PROBLEM TO WORK ON: From the forum thread about the web-based video editor, print the portion that begins with the words "our goal is" and ends after "actual video-editing functionality.", reproducing it word for word.

Sounds great. CapCut is the editor I use the most.
How does it compare with OpenCut?
https://opencut.app
Opencut cannot even export a video. It's very hyped up but it's barely functional.
You should prepopulate the timeline with an in progress edit so people can jump in start playing with it.
yeah ty for the suggestion. I'll add some sample media.
>A cute AI agent (coming soon!)
Why??? You don't need this just because "AI" is popular right now, it will distract you from the goal of developing "video editor built for the web". It's really not going to improve the video editing experience.
our goal is to make a solid web video editor first and foremost. Then we'll try to make it super accessible.
I'm thinking of including AI features like captions, auto color grading etc. I get your point of forcing AI, we won't do that.
No AI for AI, but AI for making it more accessible and helping novice users to also make cinematic videos.
Captions would be a very useful feature and one of the top feature that paid platforms use as a hook for payment. There are enough models that can run client-side to make this good enough for social media captions, for example.
yeah. im working on a PR for it rn. If you like our work, join discord :)
So you are spending time shoe-horning "AI" into a web-based video editor, when you could have been creating PRs for actual video-editing functionality.
IMHO captions is not "shoe-horning AI" for video -- it's a critical requirement to be competitive with closed source editors and a great use case for local models.
IMHO you don't know what a video editor does. This thing doesn't need to compete with closed-source editors. Nobody is dropping Premiere for this thing. The goal shoud be web-based video editing, not AI captions. There are plenty of video editing functions not implemented yet, so if this were a serious project about video editing, spending time on "AI" captions seems a bit like a distraction for them. It sounds like there is no project manager, not a lot of focus, and the devs are following a bandwagon.
Hi, we are adding the top features our users are requesting. The roadmap is built for the needs of the community. We'll eventually add all the features to match a video editor once the core needs are met.
Most of the community wants auto captions and color grading, so that goes first.
So you aren't building a video editor, you're building something else. Got it. Then I'll request that you add a Salesforce replacement to the project. Should I put that demand in /issues?
I think you misunderstood me :)
There is a finite set of features you need to add to make this an "excellent" video editor. It will take time & most people who'll eventually use this project may not use them at all.
The best way to guarantee ROI is to do things that users need immediately, like captions. Salesforce isn't in the finite set of things a video editor needs, so that request will be rejected.
[dead]

LISTED RECORDS:

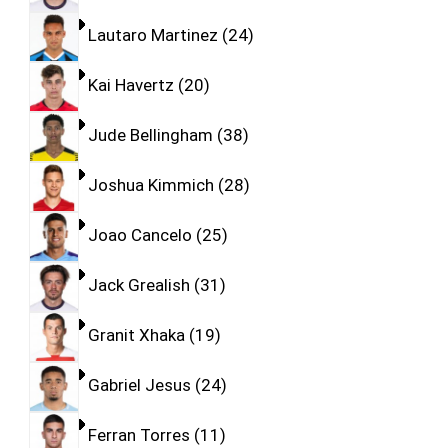
Lautaro Martinez
24
Kai Havertz
20
Jude Bellingham
38
Joshua Kimmich
28
Joao Cancelo
25
Jack Grealish
31
Granit Xhaka
19
Gabriel Jesus
24
Ferran Torres
11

SOLUTION BELOW:
our goal is to make a solid web video editor first and foremost. Then we'll try to make it super accessible.
I'm thinking of including AI features like captions, auto color grading etc. I get your point of forcing AI, we won't do that.
No AI for AI, but AI for making it more accessible and helping novice users to also make cinematic videos.
Captions would be a very useful feature and one of the top feature that paid platforms use as a hook for payment. There are enough models that can run client-side to make this good enough for social media captions, for example.
yeah. im working on a PR for it rn. If you like our work, join discord :)
So you are spending time shoe-horning "AI" into a web-based video editor, when you could have been creating PRs for actual video-editing functionality.